弹性超材料波导的振动特性与界面波机理研究

Elastic metamaterial is a man-made functional composite constructed by sub-structural units arranged in lattice form. Owing to the eigen modes of monopole and multipole of these units, these composites can have various special dynamics that cannot be possessed by those materials of their components, extending extremely the space of material properties which cannot be achieved with existing natural materials. Research efforts of domestic and overseas scholars have been focused onto this new field in recent years and it has become an international frontier and hot-point which is developed rapidly..Existing research in elastic metamaterials focus mainly on the bulk wave behavior within 2D and 3D domains and lots of shinning achievements have been acquired. Researches on the dynamics of the elastic metamaterial waveguide are relatively limited, mainly embodying in two aspects, i.e., vibration properties within low and moderate frequency band together with their analyzing methods for finite waveguides made with elastic metamaterials; forming conditions together with propagating mechanisms of the elastic interface wave occurred near the interfaces within the infinite waveguides of elastic metamaterial. The understandings about above aspects are still not comprehensive and profound so far..Aiming at various basic elastic metamaterial waveguides, this project will conduct some works on above two aspects starting from the effective medium theory. Firstly, finite elastic metamaterial rod、shaft、beam、plate and corresponding composites will be studied comprehensively. The free and forced vibrational properties will be investigated and general vibration analyzing method and frame will be constructed for these special waveguides. Secondly, the interface wave behavior of infinite elastic metamaterial waveguides will be studied furtherly. Aiming at the elastic metamaterial layer、jointed half spaces and half space covered with elastic metamaterial layer, the Lamb type、Stonely type and Love type of interface wave will be investigated mainly on their existence and forming conditions.

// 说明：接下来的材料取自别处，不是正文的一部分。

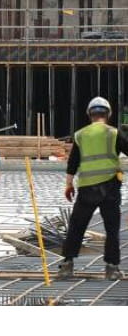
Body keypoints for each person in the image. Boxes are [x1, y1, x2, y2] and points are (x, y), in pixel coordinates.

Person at [58, 97, 125, 280]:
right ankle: (112, 268)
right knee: (112, 229)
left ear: (90, 114)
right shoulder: (113, 133)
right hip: (110, 187)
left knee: (76, 227)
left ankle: (67, 265)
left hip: (87, 189)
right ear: (108, 114)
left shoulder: (80, 135)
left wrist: (68, 185)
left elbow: (73, 163)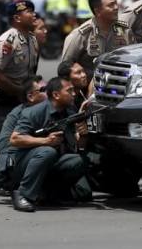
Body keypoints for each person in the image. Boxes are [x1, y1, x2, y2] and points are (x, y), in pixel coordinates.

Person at [7, 77, 91, 212]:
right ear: (56, 95)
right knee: (47, 151)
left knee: (80, 160)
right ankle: (22, 194)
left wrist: (83, 134)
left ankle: (49, 194)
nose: (74, 94)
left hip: (49, 162)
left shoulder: (68, 111)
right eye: (69, 91)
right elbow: (15, 139)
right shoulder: (35, 112)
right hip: (23, 163)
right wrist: (45, 141)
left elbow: (77, 145)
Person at [0, 76, 46, 206]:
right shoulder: (17, 114)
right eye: (43, 89)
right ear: (30, 96)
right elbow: (5, 145)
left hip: (31, 147)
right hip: (8, 149)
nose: (47, 92)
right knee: (9, 162)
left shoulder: (47, 109)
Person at [0, 0, 39, 133]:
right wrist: (18, 90)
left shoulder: (31, 39)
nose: (34, 15)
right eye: (29, 12)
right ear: (17, 18)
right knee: (10, 138)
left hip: (17, 96)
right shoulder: (7, 41)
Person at [62, 0, 132, 80]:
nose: (116, 7)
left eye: (115, 3)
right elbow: (64, 69)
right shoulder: (81, 34)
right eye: (111, 5)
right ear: (98, 11)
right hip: (89, 86)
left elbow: (133, 58)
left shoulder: (124, 30)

弹性超材料（EMM）是一类由单胞以晶格点阵形式构成的复合介质。受单胞局域本征模式的影响，EMM可表现出组分材料所不具备的一系列独特的动力学性质，从而极大地拓展了自然介质难以达到的材料特性空间，近年来这一新兴领域已形成了一个迅猛发展的国际前沿热点。. 现有EMM研究主要集中于二维和三维无限域内的体波特性，而在EMM波导的中低频振动特性与分析方法，以及界面附近弹性波的传播机理等重要方面，人们的认识还远不够全面和深入。本项目针对典型EMM波导，从等效介质理论出发，开展两个方面的研究：1）全面考察有限EMM杆、轴、梁、板及其复合结构独特的模态特征及其振动规律，力图构建此类异质复合结构的一般振动分析方法；2）深入探索无限EMM波导内的界面波行为，针对EMM层、相联半空间和上覆EMM层的半空间，重点考察界面附近Lamb型、Stonely型和Love型等重要面波的形成机理与传播规律。

弹性超材料是一类由单胞以晶格点阵形式构成的复合介质，受单胞局域本征模式的影响，它们可表现出组分材料所不具备的一系列独特的动力学性质，从而极大地拓展了自然介质难以达到的材料特性空间，近年来这一新兴领域已形成了一个迅猛发展的国际前沿热点。已有弹性超材料研究主要集中于二维和三维无限域内的体波特性，而在弹性超材料波导的中低频振动特性与分析方法以及界面附近弹性波的传播机理等重要方面，目前的认识还不够全面和深入。本项目针对弹性超材料杆和梁等一维有限波导结构物及其复合结构，基于等效介质理论建立了一维等效介质分析模型，在此基础上将杆和梁以及夹芯杆梁的经典振动理论引入进来，给出了适合于中低频段振动特性研究的一般分析过程，研究了此类结构物的固有振动和受迫振动行为，揭示了等效介质参数的频率依赖性与负值性对模态特征和受迫振动特性的影响规律；针对二维弹性超材料板及其复合结构，构建了二维等效介质分析模型，将经典板壳和层合板振动理论拓展到此类具有频率依赖性和负值性介质参数的场景，给出了弯曲振动一般性分析方法和过程，得到了其异常的模态和受迫振动行为特征；针对弹性超材料层波导、由弹性超材料介质参与构成的相联半空间以及上覆弹性超材料层的半空间，从等效介质理论出发，建立了相应的等效介质分析模型，推导建立了各类波导中的波传播色散关系，深入分析了P-SV型和SH型波的界面传播行为和形成机理，揭示了等效介质的异常色散行为的影响规律。通过本项目的研究，不仅丰富和充实了弹性超材料领域的现有理论研究框架，同时也为弹性超材料理念的实际应用发展提供了有益的参考。